| Data listing |
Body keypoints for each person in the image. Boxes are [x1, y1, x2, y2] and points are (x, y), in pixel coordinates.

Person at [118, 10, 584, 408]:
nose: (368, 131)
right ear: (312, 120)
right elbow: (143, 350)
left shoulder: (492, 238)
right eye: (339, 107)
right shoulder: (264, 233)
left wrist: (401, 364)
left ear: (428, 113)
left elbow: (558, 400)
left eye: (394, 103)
---
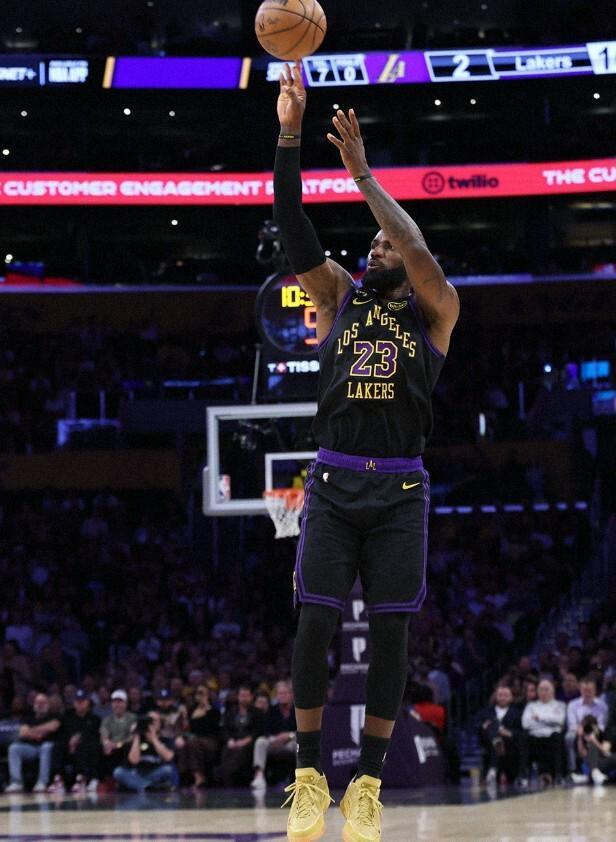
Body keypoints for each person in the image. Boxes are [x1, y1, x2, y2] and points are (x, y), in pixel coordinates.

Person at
==
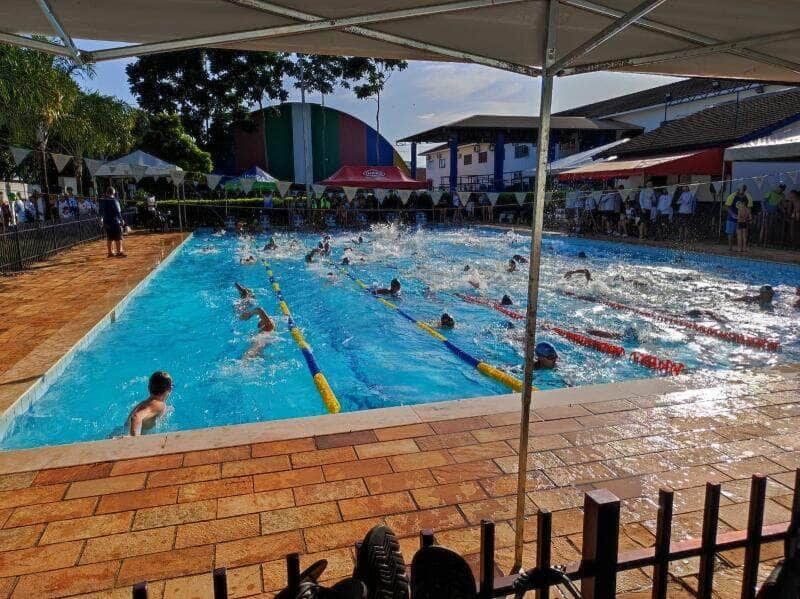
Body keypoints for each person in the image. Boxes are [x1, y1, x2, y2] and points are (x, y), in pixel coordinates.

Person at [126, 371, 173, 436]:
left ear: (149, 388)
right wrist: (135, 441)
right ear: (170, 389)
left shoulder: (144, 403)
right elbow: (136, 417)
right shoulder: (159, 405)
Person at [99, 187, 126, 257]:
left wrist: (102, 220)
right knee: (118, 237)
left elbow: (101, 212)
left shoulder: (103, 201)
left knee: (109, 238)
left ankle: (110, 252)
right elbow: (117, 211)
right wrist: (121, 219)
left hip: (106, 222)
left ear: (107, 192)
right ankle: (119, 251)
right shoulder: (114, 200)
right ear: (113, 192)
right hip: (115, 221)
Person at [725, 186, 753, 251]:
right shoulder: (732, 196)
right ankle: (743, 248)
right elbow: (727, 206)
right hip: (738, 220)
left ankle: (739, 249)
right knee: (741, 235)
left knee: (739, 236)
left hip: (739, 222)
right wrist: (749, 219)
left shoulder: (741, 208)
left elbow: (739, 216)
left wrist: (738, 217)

| Your task |
Go through the material above, find each line with the string "ankle", and copy it.

| Solved exercise |
left ankle: (110, 252)
right ankle: (119, 251)
right ankle: (743, 248)
left ankle: (739, 249)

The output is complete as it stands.